I left the tent and saw the sky filled with trails of intercepted rockets and I heard the booms. Around me, everyone was packing up and the production announced that the party was over and that we should leave the area. Noam, Einav, Gal, May and I ran to one car and Amit, Gal and Anat ran to the other and we abandoned our things at the party site.
At this point, I still believed that there were only rockets, and I argued with my friends that we still had time to pack up our things. As someone who has been living in the area bordering the Gaza Strip for the last year, I wasn’t afraid. We got into the car and got stuck in a traffic jam at the parking lot’s exit, and around us there was panic. Noam was starting to stress out and we discussed leaving the car and running and I tried to calm her down, positive that everything was okay.
Suddenly, people started shouting that their car had been shot and that there were injured people. I saw a car with bullet holes and noticed the sound of gunfire around me. I didn’t see the injured people next to me. I didn’t see the terrorists that had surrounded us. But they had surrounded us from both the left and the right. And there was no way of escaping with a car.
We jumped out of the car and left it there with the key in the ignition and started running east. I saw a few police officers around me, who were apparently injured, and they did not know in what direction to direct us, there was complete chaos.
While they were shooting at us from the direction of the party, I left the road towards the field with Einav, Gal, Noam and May. Einav started panicking and ran ahead and I lost her. Later on, I lost the rest of the group and continued running alone, while hearing gunfire behind me and still not processing that I was in a warzone.
Suddenly, we started hearing gunfire from ahead, and it was closer, and someone yelled that he saw two terrorists coming toward us and shooting at us and I started to run backward, towards the south.
While everyone was running in every direction, I ran without looking back, the gunfire was close behind us. I went back to the road and we hid behind the cars. A group of people I didn’t know, who didn’t know each other either, hid behind a car and realized that it was turned on and they got into the car. One of them, Avi, who sat in the front, yelled at me to join them even though there was no room and I sat on his lap.

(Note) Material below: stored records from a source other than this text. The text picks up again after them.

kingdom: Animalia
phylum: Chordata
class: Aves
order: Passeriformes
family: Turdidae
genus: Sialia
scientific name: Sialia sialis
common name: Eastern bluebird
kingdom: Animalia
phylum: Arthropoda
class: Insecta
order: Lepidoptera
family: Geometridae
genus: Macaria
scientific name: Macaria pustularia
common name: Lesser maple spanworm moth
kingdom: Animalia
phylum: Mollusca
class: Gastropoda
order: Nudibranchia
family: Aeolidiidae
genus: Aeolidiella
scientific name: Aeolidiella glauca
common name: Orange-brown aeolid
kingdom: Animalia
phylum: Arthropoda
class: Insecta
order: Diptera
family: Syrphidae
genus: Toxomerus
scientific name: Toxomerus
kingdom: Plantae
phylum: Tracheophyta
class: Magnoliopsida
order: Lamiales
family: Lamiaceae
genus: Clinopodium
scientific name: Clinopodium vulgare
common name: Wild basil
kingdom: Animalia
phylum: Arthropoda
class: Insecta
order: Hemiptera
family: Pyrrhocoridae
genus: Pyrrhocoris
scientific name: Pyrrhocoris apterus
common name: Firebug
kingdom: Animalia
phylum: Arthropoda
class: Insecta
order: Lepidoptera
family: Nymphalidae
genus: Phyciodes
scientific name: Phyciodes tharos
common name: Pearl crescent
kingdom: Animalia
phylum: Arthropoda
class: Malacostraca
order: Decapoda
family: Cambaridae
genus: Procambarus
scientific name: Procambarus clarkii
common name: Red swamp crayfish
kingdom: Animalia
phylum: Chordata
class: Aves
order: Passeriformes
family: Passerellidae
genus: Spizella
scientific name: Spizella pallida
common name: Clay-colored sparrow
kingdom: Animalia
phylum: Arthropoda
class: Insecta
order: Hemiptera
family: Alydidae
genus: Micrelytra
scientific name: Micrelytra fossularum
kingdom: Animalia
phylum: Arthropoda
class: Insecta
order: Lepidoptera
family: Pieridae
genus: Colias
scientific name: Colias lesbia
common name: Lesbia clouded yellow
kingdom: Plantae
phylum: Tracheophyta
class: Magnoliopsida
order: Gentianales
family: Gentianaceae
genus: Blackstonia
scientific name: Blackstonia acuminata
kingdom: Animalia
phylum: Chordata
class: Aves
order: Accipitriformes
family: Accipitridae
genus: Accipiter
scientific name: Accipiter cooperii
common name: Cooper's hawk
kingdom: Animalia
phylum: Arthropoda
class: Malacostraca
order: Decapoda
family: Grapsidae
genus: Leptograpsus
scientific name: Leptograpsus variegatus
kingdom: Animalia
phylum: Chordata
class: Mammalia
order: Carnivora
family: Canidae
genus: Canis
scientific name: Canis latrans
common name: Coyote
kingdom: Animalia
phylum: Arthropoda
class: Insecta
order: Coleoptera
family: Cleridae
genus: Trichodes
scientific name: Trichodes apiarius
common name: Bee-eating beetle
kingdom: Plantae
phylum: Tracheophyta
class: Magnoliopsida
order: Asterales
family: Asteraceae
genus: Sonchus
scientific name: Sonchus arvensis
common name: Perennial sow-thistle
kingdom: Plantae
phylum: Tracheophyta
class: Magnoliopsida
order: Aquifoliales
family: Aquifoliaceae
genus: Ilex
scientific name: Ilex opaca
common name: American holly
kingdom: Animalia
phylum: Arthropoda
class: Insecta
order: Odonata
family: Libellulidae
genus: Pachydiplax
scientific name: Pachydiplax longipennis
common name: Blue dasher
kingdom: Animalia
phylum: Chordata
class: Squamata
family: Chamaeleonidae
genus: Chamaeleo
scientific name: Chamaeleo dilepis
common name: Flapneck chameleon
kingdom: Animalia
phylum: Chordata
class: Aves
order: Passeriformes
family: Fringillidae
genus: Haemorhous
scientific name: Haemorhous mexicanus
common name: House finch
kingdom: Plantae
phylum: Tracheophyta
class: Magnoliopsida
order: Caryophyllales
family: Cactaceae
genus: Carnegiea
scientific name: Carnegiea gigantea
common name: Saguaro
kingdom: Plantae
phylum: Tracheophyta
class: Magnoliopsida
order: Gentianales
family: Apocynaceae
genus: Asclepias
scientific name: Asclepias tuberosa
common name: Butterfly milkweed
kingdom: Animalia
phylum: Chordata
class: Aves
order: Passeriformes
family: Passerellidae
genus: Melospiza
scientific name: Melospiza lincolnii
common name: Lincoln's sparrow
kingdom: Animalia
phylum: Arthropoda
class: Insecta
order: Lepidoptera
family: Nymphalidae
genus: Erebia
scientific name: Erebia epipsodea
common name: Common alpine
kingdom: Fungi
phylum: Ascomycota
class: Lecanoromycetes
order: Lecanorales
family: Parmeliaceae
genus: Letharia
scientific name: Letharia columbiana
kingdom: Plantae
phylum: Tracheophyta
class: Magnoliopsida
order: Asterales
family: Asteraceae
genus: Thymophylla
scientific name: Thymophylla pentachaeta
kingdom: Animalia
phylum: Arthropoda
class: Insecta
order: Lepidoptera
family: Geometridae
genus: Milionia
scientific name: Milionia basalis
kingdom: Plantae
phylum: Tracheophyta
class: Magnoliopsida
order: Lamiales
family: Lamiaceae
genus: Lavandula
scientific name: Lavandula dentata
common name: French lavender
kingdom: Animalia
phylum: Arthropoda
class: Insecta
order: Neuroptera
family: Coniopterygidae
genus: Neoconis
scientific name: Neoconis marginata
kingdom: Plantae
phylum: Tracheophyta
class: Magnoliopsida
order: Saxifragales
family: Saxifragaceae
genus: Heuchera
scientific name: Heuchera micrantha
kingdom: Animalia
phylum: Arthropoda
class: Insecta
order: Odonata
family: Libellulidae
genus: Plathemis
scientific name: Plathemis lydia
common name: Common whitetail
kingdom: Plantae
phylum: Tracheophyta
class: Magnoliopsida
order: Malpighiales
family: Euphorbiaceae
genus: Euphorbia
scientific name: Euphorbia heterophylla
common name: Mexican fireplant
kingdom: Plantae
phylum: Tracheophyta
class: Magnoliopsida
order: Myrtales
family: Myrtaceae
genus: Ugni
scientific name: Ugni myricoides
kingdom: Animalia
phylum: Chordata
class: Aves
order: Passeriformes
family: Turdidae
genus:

Avi drove like crazy, dealing with the fields and bullets and rockets and everyone’s panic.
Terrorists on motorcycles were slaughtering people. Meanwhile, the police were unavailable and we were driving without knowing which direction was safe.
We drove past an army officer (who at first we thought was a terrorist) who stood alone at the side of the road and he directed us how to reach Netivot. Through fields and shortcuts we reached Netivot and families on balconies recognized us and invited us in.
At first, we were in the house of an Orthodox family. After that, we went to Ofra’s house, who took us in as if we were her own children. We went from the balcony, overlooking the fields we had just escaped and the areas going up in flames and the sounds of gunfire, to the safe room.
We stayed there until the evening, Chen, Avi and I, until a friend of Avi’s mom drove us to Tel Aviv. All the while sirens were blaring and rockets were flying above our heads. We reached Tel Aviv safe and sound.
Amit, Gal, Anat, Noam, May, Einav, Eitel and Gal were rescued from Patish [one of the villages in the surrounding Gaza Strip area]. Thank God we left as a group of nine beautiful people, and returned as a group of nine. Thank God Avi yelled at me to get into the car. Thank God I’m here. We will continue celebrating, to honor all the people who are no longer with us.